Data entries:
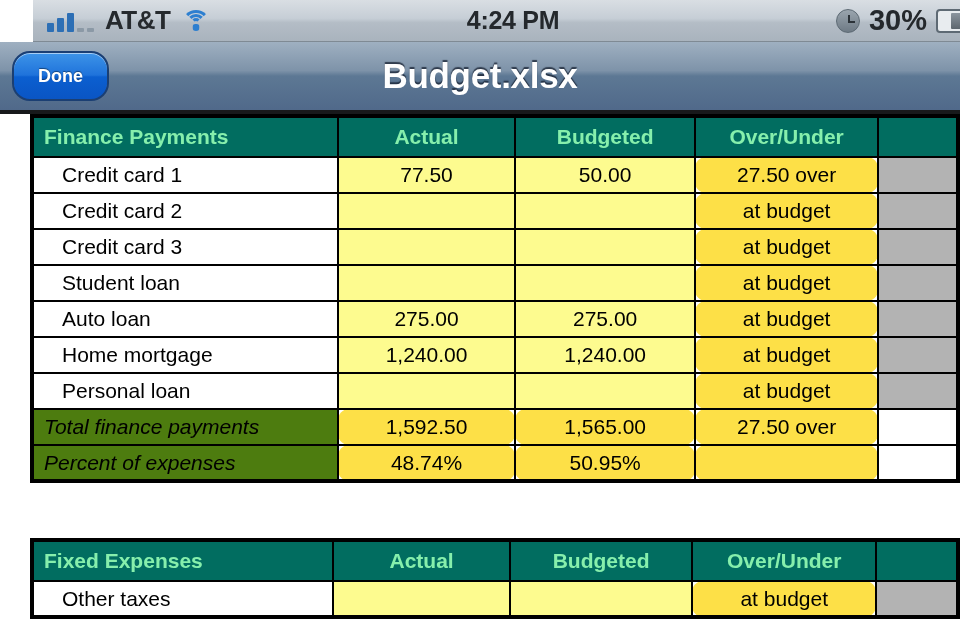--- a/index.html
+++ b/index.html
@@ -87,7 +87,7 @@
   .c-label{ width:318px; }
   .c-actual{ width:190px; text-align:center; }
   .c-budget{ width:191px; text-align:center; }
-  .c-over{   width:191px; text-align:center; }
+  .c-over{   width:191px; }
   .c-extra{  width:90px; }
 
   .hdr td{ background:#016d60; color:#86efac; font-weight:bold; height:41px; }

● **EXERCISE OBJECTIVE**
The answer must consist of every line from the entries that holds the string "text".

● **TASK RESULT**
   .c-actual{ width:190px; text-align:center; }
   .c-budget{ width:191px; text-align:center; }
-  .c-over{   width:191px; text-align:center; }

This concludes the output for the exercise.